A line belongs in the answer if it contains "investigations"; copy every such line from the entries below.

▬▬▬▬▬▬

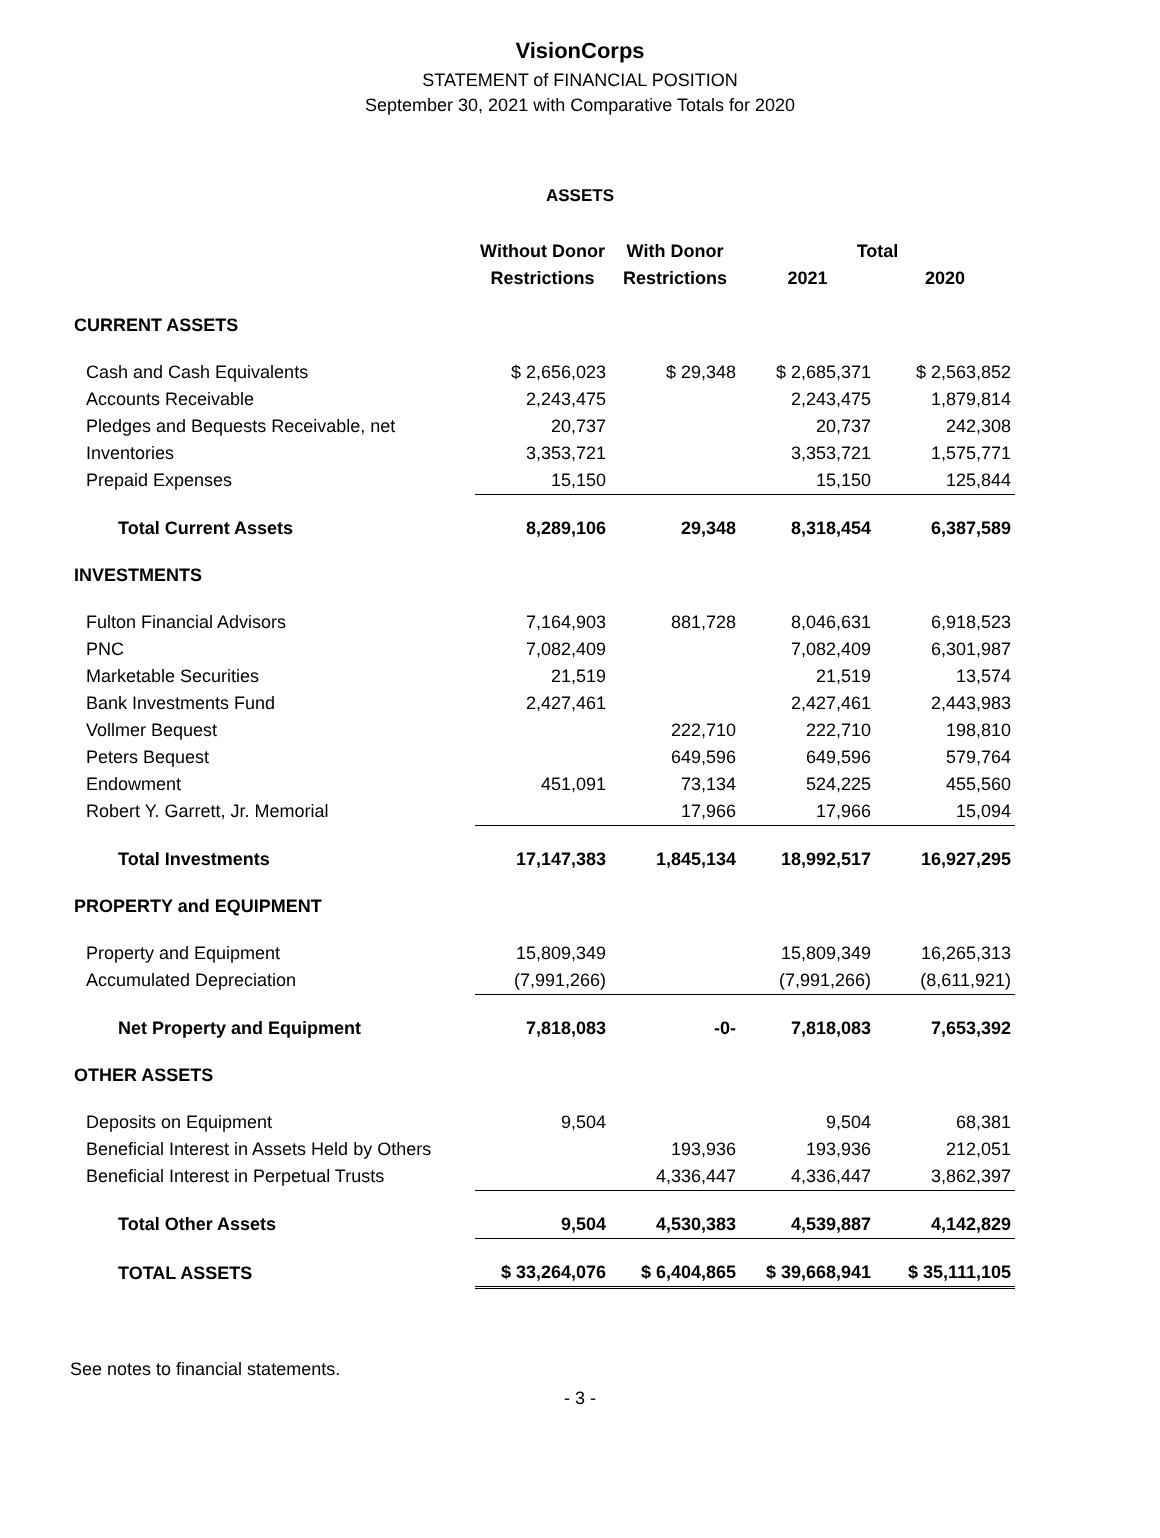VisionCorps
STATEMENT of FINANCIAL POSITION
September 30, 2021 with Comparative Totals for 2020
ASSETS
| | Without Donor | With Donor | Total | |
| --- | --- | --- | --- | --- |
| | Restrictions | Restrictions | 2021 | 2020 |
| CURRENT ASSETS | | | | |
| Cash and Cash Equivalents | $ 2,656,023 | $ 29,348 | $ 2,685,371 | $ 2,563,852 |
| Accounts Receivable | 2,243,475 | | 2,243,475 | 1,879,814 |
| Pledges and Bequests Receivable, net | 20,737 | | 20,737 | 242,308 |
| Inventories | 3,353,721 | | 3,353,721 | 1,575,771 |
| Prepaid Expenses | 15,150 | | 15,150 | 125,844 |
| Total Current Assets | 8,289,106 | 29,348 | 8,318,454 | 6,387,589 |
| INVESTMENTS | | | | |
| Fulton Financial Advisors | 7,164,903 | 881,728 | 8,046,631 | 6,918,523 |
| PNC | 7,082,409 | | 7,082,409 | 6,301,987 |
| Marketable Securities | 21,519 | | 21,519 | 13,574 |
| Bank Investments Fund | 2,427,461 | | 2,427,461 | 2,443,983 |
| Vollmer Bequest | | 222,710 | 222,710 | 198,810 |
| Peters Bequest | | 649,596 | 649,596 | 579,764 |
| Endowment | 451,091 | 73,134 | 524,225 | 455,560 |
| Robert Y. Garrett, Jr. Memorial | | 17,966 | 17,966 | 15,094 |
| Total Investments | 17,147,383 | 1,845,134 | 18,992,517 | 16,927,295 |
| PROPERTY and EQUIPMENT | | | | |
| Property and Equipment | 15,809,349 | | 15,809,349 | 16,265,313 |
| Accumulated Depreciation | (7,991,266) | | (7,991,266) | (8,611,921) |
| Net Property and Equipment | 7,818,083 | -0- | 7,818,083 | 7,653,392 |
| OTHER ASSETS | | | | |
| Deposits on Equipment | 9,504 | | 9,504 | 68,381 |
| Beneficial Interest in Assets Held by Others | | 193,936 | 193,936 | 212,051 |
| Beneficial Interest in Perpetual Trusts | | 4,336,447 | 4,336,447 | 3,862,397 |
| Total Other Assets | 9,504 | 4,530,383 | 4,539,887 | 4,142,829 |
| TOTAL ASSETS | $ 33,264,076 | $ 6,404,865 | $ 39,668,941 | $ 35,111,105 |
See notes to financial statements.
- 3 -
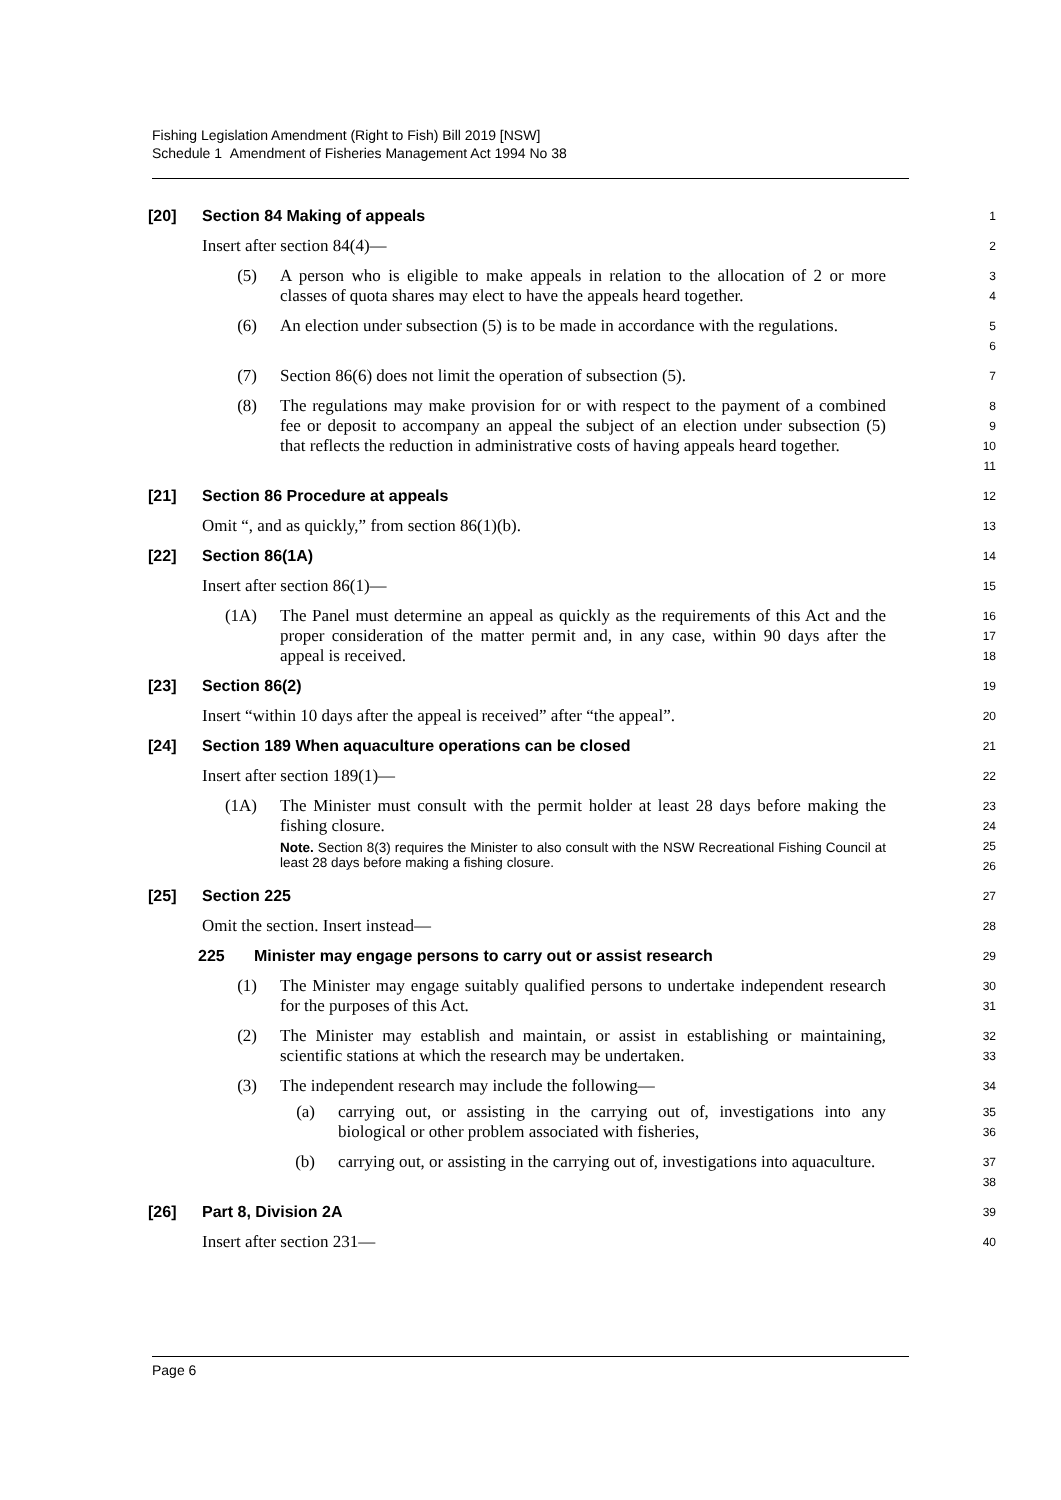Fishing Legislation Amendment (Right to Fish) Bill 2019 [NSW]
Schedule 1 Amendment of Fisheries Management Act 1994 No 38
[20] Section 84 Making of appeals
1
Insert after section 84(4)—
2
(5) A person who is eligible to make appeals in relation to the allocation of 2 or more classes of quota shares may elect to have the appeals heard together.
3
4
(6) An election under subsection (5) is to be made in accordance with the regulations.
5
6
(7) Section 86(6) does not limit the operation of subsection (5).
7
(8) The regulations may make provision for or with respect to the payment of a combined fee or deposit to accompany an appeal the subject of an election under subsection (5) that reflects the reduction in administrative costs of having appeals heard together.
8
9
10
11
[21] Section 86 Procedure at appeals
12
Omit “, and as quickly,” from section 86(1)(b).
13
[22] Section 86(1A)
14
Insert after section 86(1)—
15
(1A) The Panel must determine an appeal as quickly as the requirements of this Act and the proper consideration of the matter permit and, in any case, within 90 days after the appeal is received.
16
17
18
[23] Section 86(2)
19
Insert “within 10 days after the appeal is received” after “the appeal”.
20
[24] Section 189 When aquaculture operations can be closed
21
Insert after section 189(1)—
22
(1A) The Minister must consult with the permit holder at least 28 days before making the fishing closure.
Note. Section 8(3) requires the Minister to also consult with the NSW Recreational Fishing Council at least 28 days before making a fishing closure.
23
24
25
26
[25] Section 225
27
Omit the section. Insert instead—
28
225 Minister may engage persons to carry out or assist research
29
(1) The Minister may engage suitably qualified persons to undertake independent research for the purposes of this Act.
30
31
(2) The Minister may establish and maintain, or assist in establishing or maintaining, scientific stations at which the research may be undertaken.
32
33
(3) The independent research may include the following—
34
(a) carrying out, or assisting in the carrying out of, investigations into any biological or other problem associated with fisheries,
35
36
(b) carrying out, or assisting in the carrying out of, investigations into aquaculture.
37
38
[26] Part 8, Division 2A
39
Insert after section 231—
40
Page 6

▬▬▬▬▬▬

● **Answer area**:
(a) carrying out, or assisting in the carrying out of, investigations into any biological or other problem associated with fisheries,
(b) carrying out, or assisting in the carrying out of, investigations into aquaculture.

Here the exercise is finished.